One of the foundations of job cuts among banks is their managements’ beliefs that the bank branch has become a thing of the past. People can perform most withdrawals and deposits at ATMs. And in the age of e-commerce, customers can pay bills online, and even perform more complex transactions such as applying for mortgages. As mortgage demand falls, what better way to cover the retreat in revenue than by eliminating people in favor of the online bank?
Armies of tellers have been part of the banking business for decades. But, in aggregate, these thousands of people, even if they are paid poorly, add up to hundreds of millions of dollars in expenses every year.

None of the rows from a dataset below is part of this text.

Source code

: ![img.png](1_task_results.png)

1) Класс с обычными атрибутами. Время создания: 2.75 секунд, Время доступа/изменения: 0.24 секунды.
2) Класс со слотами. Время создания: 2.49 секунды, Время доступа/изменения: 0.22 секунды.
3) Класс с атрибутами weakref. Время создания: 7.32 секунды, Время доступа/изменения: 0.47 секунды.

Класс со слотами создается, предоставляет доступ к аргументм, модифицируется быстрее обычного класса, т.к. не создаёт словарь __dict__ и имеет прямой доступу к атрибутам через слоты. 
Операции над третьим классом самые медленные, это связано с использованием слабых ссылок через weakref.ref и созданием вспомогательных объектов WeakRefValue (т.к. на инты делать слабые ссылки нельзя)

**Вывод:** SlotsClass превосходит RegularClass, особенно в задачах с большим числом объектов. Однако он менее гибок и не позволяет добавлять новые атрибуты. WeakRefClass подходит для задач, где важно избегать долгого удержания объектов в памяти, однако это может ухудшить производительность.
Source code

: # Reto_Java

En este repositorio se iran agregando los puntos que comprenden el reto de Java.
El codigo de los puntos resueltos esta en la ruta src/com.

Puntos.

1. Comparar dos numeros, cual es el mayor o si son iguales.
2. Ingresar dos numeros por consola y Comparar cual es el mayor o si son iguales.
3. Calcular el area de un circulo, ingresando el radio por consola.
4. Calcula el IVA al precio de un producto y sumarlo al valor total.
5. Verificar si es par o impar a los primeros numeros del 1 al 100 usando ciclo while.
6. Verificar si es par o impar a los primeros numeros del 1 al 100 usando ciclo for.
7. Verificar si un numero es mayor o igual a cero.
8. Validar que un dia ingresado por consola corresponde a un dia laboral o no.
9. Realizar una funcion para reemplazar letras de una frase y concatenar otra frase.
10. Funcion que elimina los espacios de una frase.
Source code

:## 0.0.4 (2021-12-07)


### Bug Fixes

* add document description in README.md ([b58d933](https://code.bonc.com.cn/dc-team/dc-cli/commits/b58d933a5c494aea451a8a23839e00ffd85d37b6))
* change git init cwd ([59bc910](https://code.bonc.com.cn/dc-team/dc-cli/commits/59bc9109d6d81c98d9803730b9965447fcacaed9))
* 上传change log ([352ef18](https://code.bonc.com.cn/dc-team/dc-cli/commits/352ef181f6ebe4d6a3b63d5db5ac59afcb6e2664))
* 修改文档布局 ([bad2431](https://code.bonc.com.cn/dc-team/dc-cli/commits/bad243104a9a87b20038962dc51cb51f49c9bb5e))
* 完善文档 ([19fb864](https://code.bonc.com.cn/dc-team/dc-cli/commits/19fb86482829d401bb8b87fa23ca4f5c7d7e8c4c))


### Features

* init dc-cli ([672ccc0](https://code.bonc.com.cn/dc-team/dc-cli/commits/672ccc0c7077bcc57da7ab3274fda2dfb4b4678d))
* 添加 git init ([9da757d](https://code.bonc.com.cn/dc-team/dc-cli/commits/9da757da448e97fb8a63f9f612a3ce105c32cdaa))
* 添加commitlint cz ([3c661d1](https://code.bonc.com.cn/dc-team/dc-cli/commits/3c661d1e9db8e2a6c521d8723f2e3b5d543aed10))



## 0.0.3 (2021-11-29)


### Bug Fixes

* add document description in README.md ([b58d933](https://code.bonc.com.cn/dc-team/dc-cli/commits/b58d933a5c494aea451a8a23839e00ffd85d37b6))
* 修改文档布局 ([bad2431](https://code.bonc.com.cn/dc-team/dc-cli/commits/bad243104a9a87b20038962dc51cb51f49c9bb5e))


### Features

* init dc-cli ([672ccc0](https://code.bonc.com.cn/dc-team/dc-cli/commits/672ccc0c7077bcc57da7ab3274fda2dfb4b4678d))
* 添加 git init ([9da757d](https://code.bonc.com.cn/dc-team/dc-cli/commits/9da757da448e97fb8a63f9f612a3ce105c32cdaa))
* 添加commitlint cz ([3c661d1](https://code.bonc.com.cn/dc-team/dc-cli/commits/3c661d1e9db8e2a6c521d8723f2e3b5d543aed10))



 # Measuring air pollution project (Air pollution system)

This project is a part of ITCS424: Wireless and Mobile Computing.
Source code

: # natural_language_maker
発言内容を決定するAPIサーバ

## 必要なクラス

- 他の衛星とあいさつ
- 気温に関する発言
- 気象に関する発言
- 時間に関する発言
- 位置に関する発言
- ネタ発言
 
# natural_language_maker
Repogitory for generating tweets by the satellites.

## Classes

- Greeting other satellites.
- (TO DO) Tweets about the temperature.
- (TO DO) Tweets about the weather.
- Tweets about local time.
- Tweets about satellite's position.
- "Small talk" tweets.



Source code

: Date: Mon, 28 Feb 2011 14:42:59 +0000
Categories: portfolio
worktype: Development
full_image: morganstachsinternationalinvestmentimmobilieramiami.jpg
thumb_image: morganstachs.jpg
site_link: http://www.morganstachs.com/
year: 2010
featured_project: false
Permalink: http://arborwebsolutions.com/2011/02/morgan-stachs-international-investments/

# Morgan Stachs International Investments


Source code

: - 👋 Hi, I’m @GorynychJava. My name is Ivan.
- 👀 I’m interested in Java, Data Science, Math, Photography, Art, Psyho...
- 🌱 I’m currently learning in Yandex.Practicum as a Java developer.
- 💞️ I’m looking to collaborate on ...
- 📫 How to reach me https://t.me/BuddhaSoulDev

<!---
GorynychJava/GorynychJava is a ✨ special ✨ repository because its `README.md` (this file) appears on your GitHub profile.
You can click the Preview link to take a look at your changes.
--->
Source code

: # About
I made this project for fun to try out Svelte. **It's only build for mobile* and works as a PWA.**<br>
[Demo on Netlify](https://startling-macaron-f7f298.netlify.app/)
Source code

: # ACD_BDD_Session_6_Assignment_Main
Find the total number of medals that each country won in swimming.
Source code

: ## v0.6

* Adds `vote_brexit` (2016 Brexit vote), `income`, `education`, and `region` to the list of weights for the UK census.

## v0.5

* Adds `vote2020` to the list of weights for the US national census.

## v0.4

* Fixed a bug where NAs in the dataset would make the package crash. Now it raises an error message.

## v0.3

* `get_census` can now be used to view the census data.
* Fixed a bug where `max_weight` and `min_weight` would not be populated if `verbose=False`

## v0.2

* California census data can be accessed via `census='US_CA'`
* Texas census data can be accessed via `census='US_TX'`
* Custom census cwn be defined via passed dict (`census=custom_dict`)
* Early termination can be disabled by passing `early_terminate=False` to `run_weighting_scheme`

On top of that, branch operations require rent, and in some cases these branches are on street corners in major cities — where rent levels are high.
J.P. Morgan may even be late to the period of mass bank layoffs, due to the radical change in retail banking. On a net basis, Bank of America Corp. (NYSE: BAC) has been closing banks for two years. So has Wells Fargo & Co. (NYSE: WFC).
J.P. Morgan may use the excuse of a contracting demand for mortgages as it fires thousands. The reason is more complicated than that. The corner bank lost its relevance a while ago, and for many customers it is not necessary at all. In sum, depositors do not have to stand in line any more.